«Guidée par un instinct dont il m'est encore impossible de me rendre compte, mon premier mouvement fut de m'emparer de ce flacon.
«Remarquant aussitôt la surprise et la frayeur de ma belle-mère et de Polidori, je me félicitai de mon action. Mon père, stupéfait, semblait irrité de me voir, je m'y attendais. Polidori me lança un coup d'œil féroce; malgré la présence de mon père et celle de la garde-malade, je craignis que ce misérable, voyant son crime presque découvert, ne se portât contre moi à quelque extrémité.
«Je sentis le besoin d'un appui dans ce moment décisif, je sonnai: un des gens de mon père accourut; je le priai de dire à mon valet de chambre (il était prévenu) d'aller chercher quelques objets que j'avais laissés au tournebride; sir Walter Murph savait que, pour ne pas éveiller les soupçons de ma belle-mère dans le cas où je serais obligée de donner mes ordres devant elle, j'emploierais ce moyen pour le mander auprès de moi...
«La surprise de mon père, de ma belle-mère, était telle que le domestique sortit avant qu'ils eussent pu dire un mot: je fus rassurée; au bout de quelques instants sir Walter Murph serait auprès de moi...
«—Qu'est-ce que cela signifie? me dit enfin mon père d'une voix faible, mais impérieuse et courroucée.
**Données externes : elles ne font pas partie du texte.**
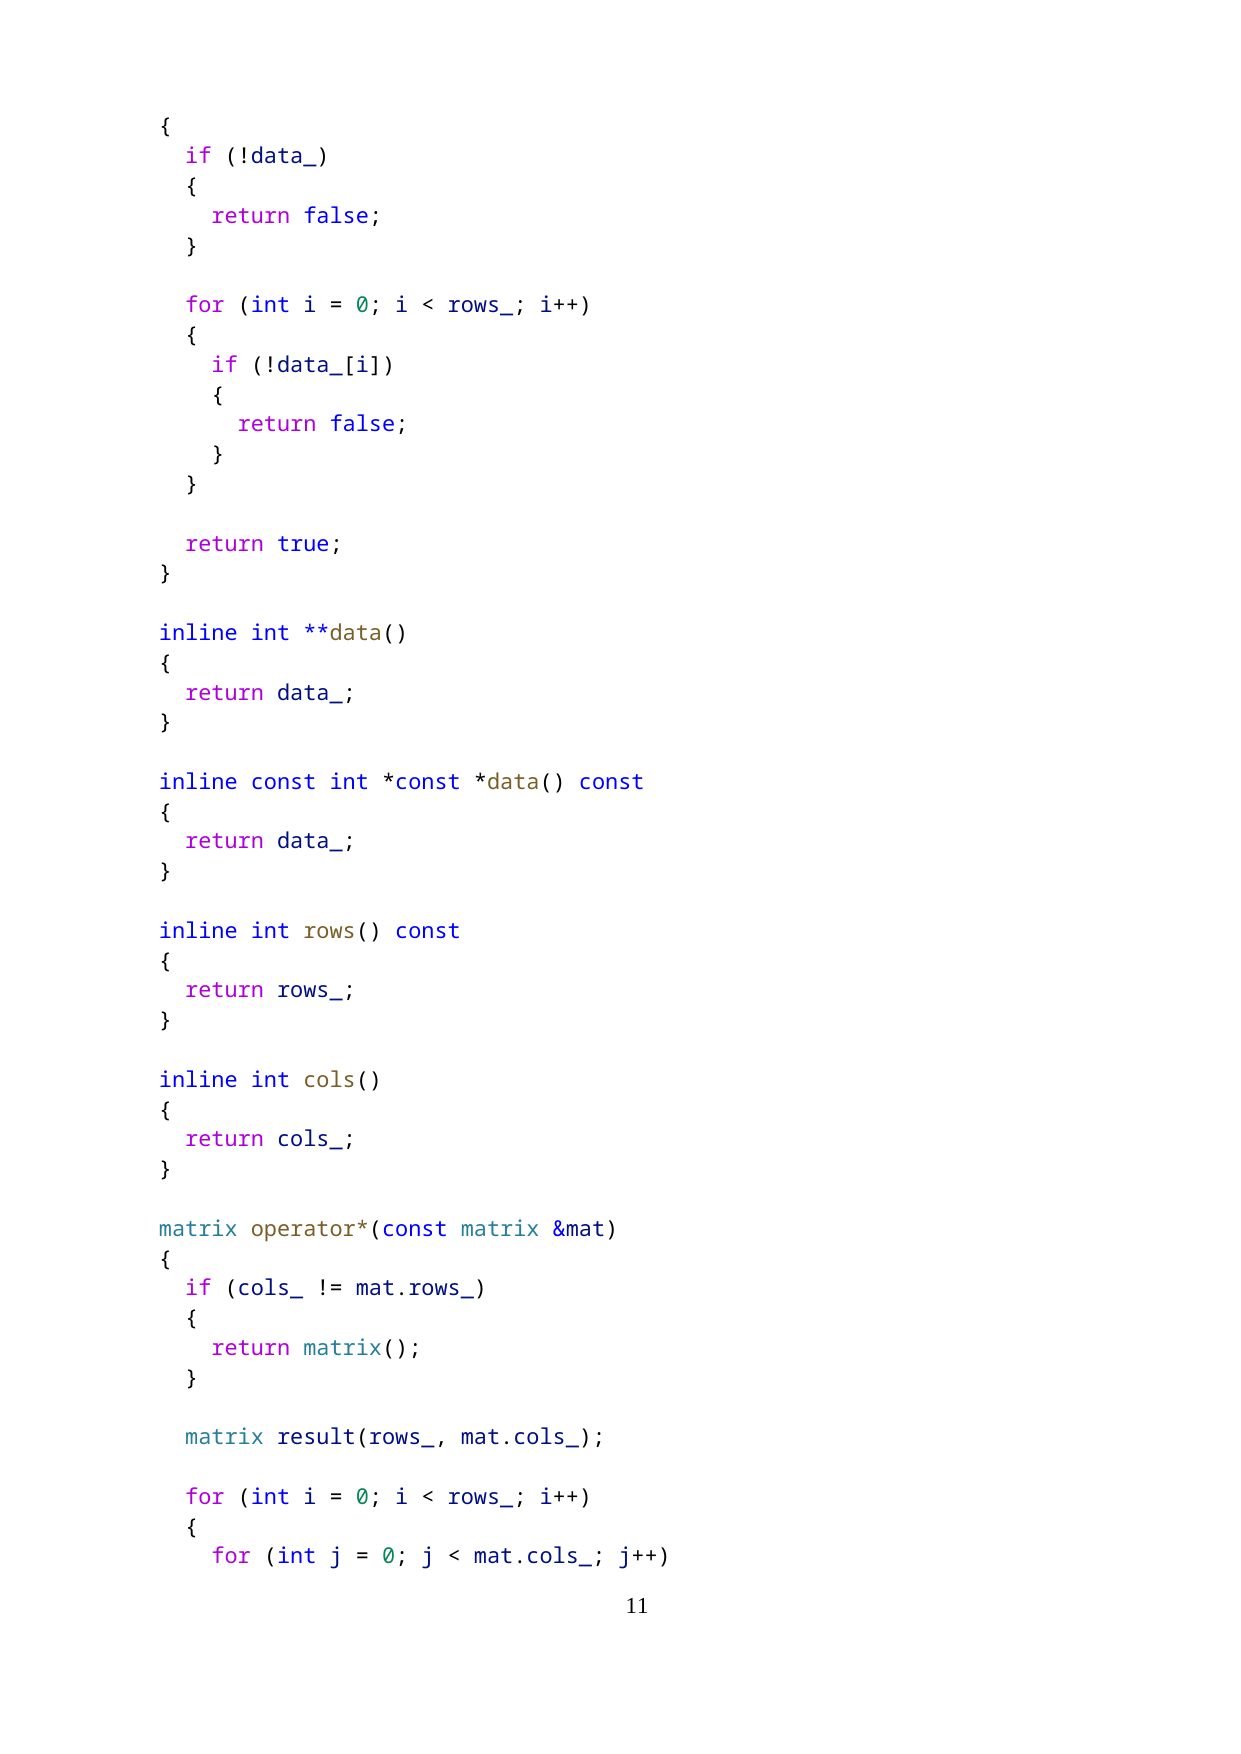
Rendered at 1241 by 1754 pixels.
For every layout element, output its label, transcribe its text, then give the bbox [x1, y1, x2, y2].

text inline int rows() const [106, 915, 1167, 944]
text return matrix(); [106, 1332, 1167, 1362]
text { [106, 319, 1167, 349]
text { [106, 170, 1167, 200]
text { [106, 378, 1167, 408]
text } [106, 1004, 1167, 1034]
text matrix operator*(const matrix &mat) [106, 1213, 1167, 1242]
text return cols_; [106, 1123, 1167, 1153]
text } [106, 229, 1167, 259]
text { [106, 1511, 1167, 1540]
text } [106, 1153, 1167, 1183]
text if (!data_[i]) [106, 349, 1167, 378]
text if (!data_) [106, 140, 1167, 170]
text inline int cols() [106, 1064, 1167, 1093]
text { [106, 647, 1167, 676]
text { [106, 1302, 1167, 1332]
text { [106, 110, 1167, 140]
text } [106, 855, 1167, 885]
text for (int j = 0; j < mat.cols_; j++) [106, 1540, 1167, 1570]
text for (int i = 0; i < rows_; i++) [106, 289, 1167, 319]
text } [106, 1362, 1167, 1391]
text } [106, 468, 1167, 498]
text { [106, 1093, 1167, 1123]
text matrix result(rows_, mat.cols_); [106, 1421, 1167, 1451]
text return true; [106, 527, 1167, 557]
text } [106, 557, 1167, 587]
text } [106, 438, 1167, 468]
text inline int **data() [106, 617, 1167, 647]
text return rows_; [106, 974, 1167, 1004]
text for (int i = 0; i < rows_; i++) [106, 1481, 1167, 1511]
text if (cols_ != mat.rows_) [106, 1272, 1167, 1302]
text } [106, 706, 1167, 736]
text return data_; [106, 676, 1167, 706]
text return data_; [106, 825, 1167, 855]
text { [106, 1242, 1167, 1272]
text return false; [106, 408, 1167, 438]
text { [106, 944, 1167, 974]
text { [106, 796, 1167, 825]
text return false; [106, 200, 1167, 229]
text inline const int *const *data() const [106, 766, 1167, 796]
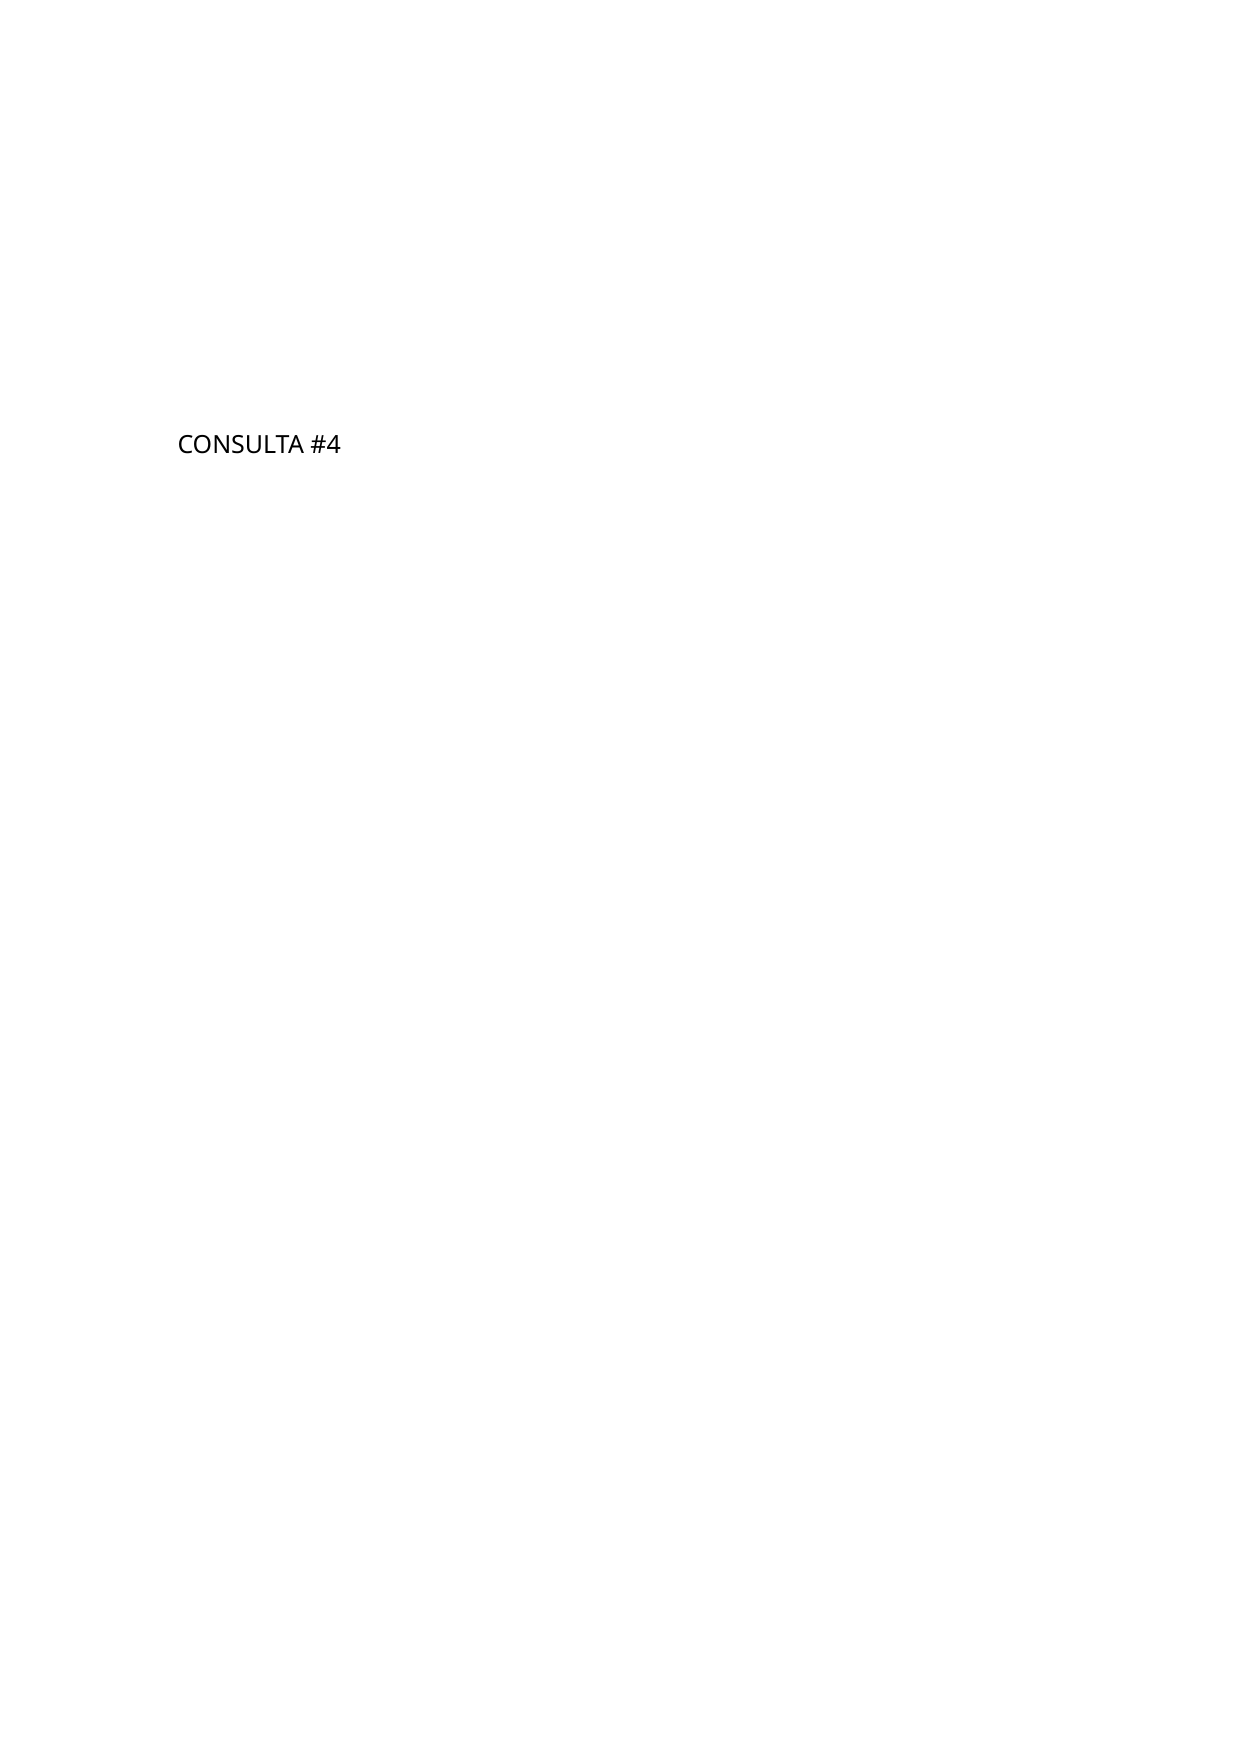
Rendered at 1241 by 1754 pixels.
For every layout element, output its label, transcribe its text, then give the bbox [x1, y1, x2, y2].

text CONSULTA #4 [177, 427, 1063, 461]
Vous ici, Clémence... sans que je vous y aie appelée?... Puis à peine arrivée vous vous emparez du flacon qui contient la potion que le docteur allait me donner... M'expliquerez-vous cette folie?
«—Sortez, dit ma belle-mère à la garde-malade.
«Cette femme obéit.
«—Calmez-vous, mon ami, reprit ma belle-mère en s'adressant à mon père; vous le savez, la moindre émotion pourrait vous être nuisible. Puisque votre fille vient ici malgré vous, et que sa présence vous est désagréable, donnez-moi votre bras, je vous conduirai dans le petit salon; pendant ce temps-là notre bon docteur fera comprendre à Mme d'Harville ce qu'il y a d'imprudent, pour ne pas dire plus, dans sa conduite...
«Et elle jeta un regard significatif à son complice.
«Je compris le dessein de ma belle-mère. Elle voulait emmener mon père et me laisser seule avec Polidori, qui, dans ce cas extrême, aurait sans doute employé la violence pour m'arracher le flacon qui pouvait fournir une preuve évidente de ses projets criminels.